INTERPRETATION & CONCLUSIONS: The medication adherence rate for patients who survived an AAD was 64 per cent at a median (Q1, Q3) of 7.1 yr (5.6, 11.5) after discharge, as per the Morisky scale. The clinicians should educate their patients on the importance of antihypertensive therapy and assess for forgetfulness and carelessness at each clinic visit, as well as understand patients' beliefs about drug therapy, all of which have been shown to increase medication adherence.

摘要

背景与目的

β受体阻滞剂已被证明可改善 A 型和 B 型急性主动脉夹层(AAD)患者的生存率。钙通道阻滞剂已被证明仅选择性改善 B 型 AAD 患者的生存率。

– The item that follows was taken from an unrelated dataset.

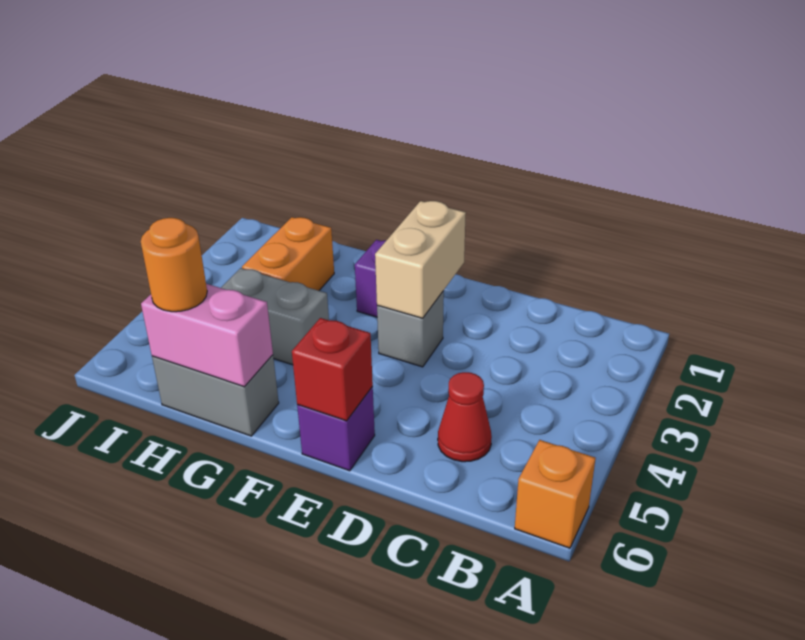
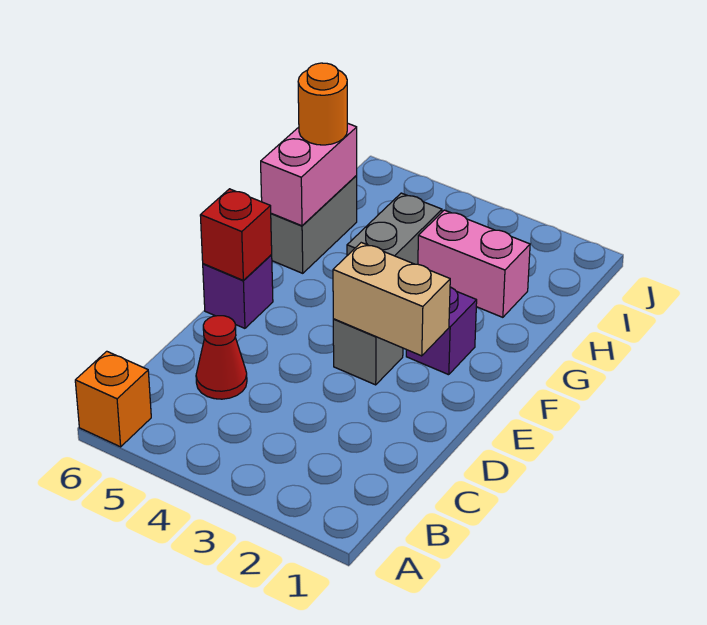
orange 1x2 brick [242,217,334,291] -> pink 1x2 brick [418,210,530,317]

关于 AAD 幸存者的药物依从性的数据不足。本研究的目的是评估 AAD 幸存者的药物依从性。

方法

这是一项基于单中心的横断面调查研究,该中心是更大的急性主动脉夹层国际注册中心(IRAD)的一部分。纳入本研究的患者为存活至出院的 A 型或 B 型 AAD 患者。根据在线社会安全死亡索引的结果确定已死亡的个体被排除在研究之外。数据来自调查和当地学术机构的 IRAD 登记处的摘录。向患者发送了一份调查问卷。调查问卷的一部分专门用于使用 4 项 Morisky 量表评估药物依从性。

结果

共收回 82 份完整的调查问卷;74 名患者完成了与药物依从性相关的调查部分(应答率 38%)。Morisky 评分为≥1.0 的患者有 27 名(36%),评分为 0 的患者有 47 名(64%)。33 名患者报告“忘记服药”,8 名患者报告“不注意用药”。药物不依从性(Morisky 评分≥1.0)与随访 1 年时胸痛复发率增加相关。只有两名患者自行停止服用降压药,但未说明原因。

解释与结论

根据 Morisky 量表,在出院后中位数(Q1,Q3)为 7.1 年(5.6,11.5)时,幸存的 AAD 患者的药物依从率为 64%。临床医生应向患者强调降压治疗的重要性,并在每次就诊时评估遗忘和粗心大意的情况,以及了解患者对药物治疗的信念,所有这些都已被证明可以提高药物依从性。